Member Spotlight – Melanie Hutsell

We’re pleased to spotlight Melanie Hutsell and her writing life. Thank you for helping us spread the word on how the KWG supports our writing community for writers at all stages of their writing journey. 

  1. How long have you been a member of the KWG? 
    I started coming to meetings not long after I moved to the greater Knoxville area in 2006. I joined in 2007 or 2008, I think. I’ve been a KWG board member and the nominations committee chair.

  2. Are you in a writing group?
    I’m not currently part of a writing group, although I was for many years.  I have started a new writing group for beginning fiction writers, details are here.

  3. What kind of writing do you do?
    I write literary fiction, both short and long form, usually with an Appalachian setting. Sometimes my work contains elements of magic realism.

  4. What project are you working on now?
    I recently finished a novel and am in the exploratory early stages of beginning a new one. I never talk much about my work while it’s in progress — I believe in the writing jinx.

  5. What is your writing goal?
    I’ve always dreamed of having my work taught as part of a class.

  6. Awards, prizes, feel-good moments? 
    Most recently, I was chosen as one of eight Featured Authors for Knoxville’s first-ever National Authors Day celebration. The panel of judges making the selections included people I am very much in awe of, so it felt like an enormous honor. I’ve also been invited to be on WDVX’s WordStream program in January.

  7. Who inspired you to write?
    I’ve been writing since I was in kindergarten. Books were an important part of my house growing up. My dad used to write and illustrate storybooks for me with me as the protagonist, so maybe that’s where I first got the idea that you could write your own books. When I was in high school, my guidance counselor and mentor Jane Hicks, who is an award-winning poet, encouraged me and taught me how to approach my writing seriously–that is, professionally.

  8. How did a writing group help you?
    My time in my writing group taught me how to critique others’ writing and also how to edit my own.

  9. Describe your writing rituals or habits.
    I usually write to music. Usually a writing project develops its own playlist. Most of the time I write at home on my computer, but sometimes I write longhand in a notebook in a different setting, like a restaurant, to shake things up a bit..

  10. What helps when you’re stuck?
    Giving myself some space. Sometimes it’s good to do something entirely different, like go to the Knoxville Museum of Art, go for a drive, etc.
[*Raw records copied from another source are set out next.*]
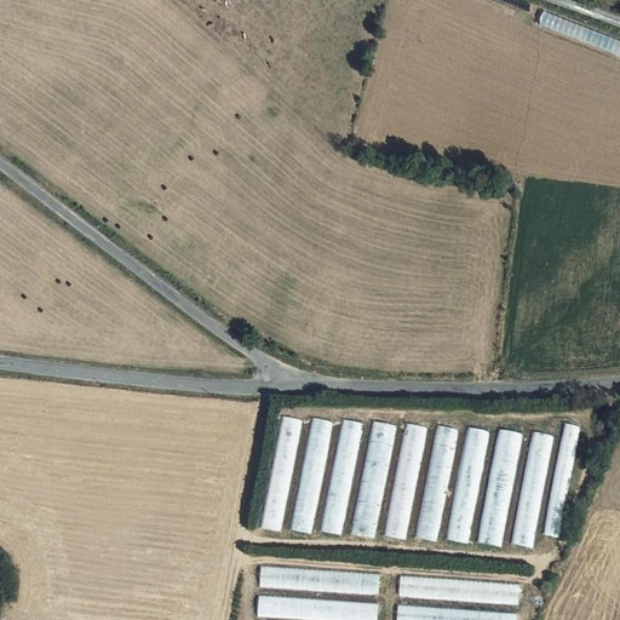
[(282,532),(302,419),(282,415),(262,528),(282,532)]
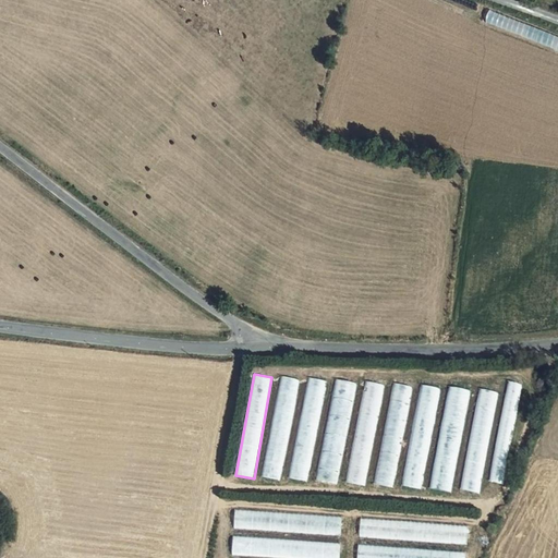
[(278,376),(266,477),(283,480),(296,378),(278,376)]
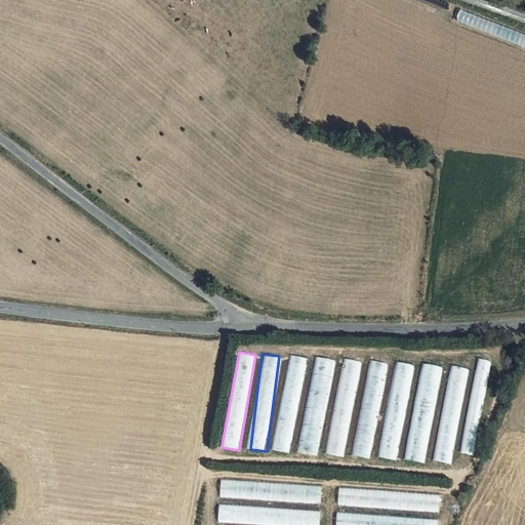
[(274,449),(290,451),(307,357),(289,354),(274,449)]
But, eventually, the best thing is making myself sit down and write.

  11. Excuses, excuses
    There are always excuses. Too tired, too busy, don’t feel like it, no time. The novel I just finished was really brutal to write — necessary, but brutal–and I had to force myself to sit down and write one sentence, or one paragraph, or one page, or whatever — and doing that often enough got it done.

  12. What’s the best thing you’ve read lately?
    In the House of Wilderness by Charles Dodd White

A native of Kingsport, Tennessee, Melanie K. Hutsell grew up listening to family stories of ghosts and tales of recalcitrant women. Her debut Appalachian magic realism novel, The Dead Shall Rise, was published by Celtic Cat Publishing in 2016.  Her short fiction has appeared in journals including Appalachian Heritage, Still: The Journal, and The Madison Review and in the Knoxville Writers’ Guild anthology, Outscape: Writings on Fences and Frontiers. She has also published poetry in The Sow’s Ear.

            Melanie holds a BA in English from the University of North Carolina at Chapel Hill and an MA in English from Indiana University at Bloomington. An avid reader and music lover, she currently resides in Oak Ridge, Tennessee.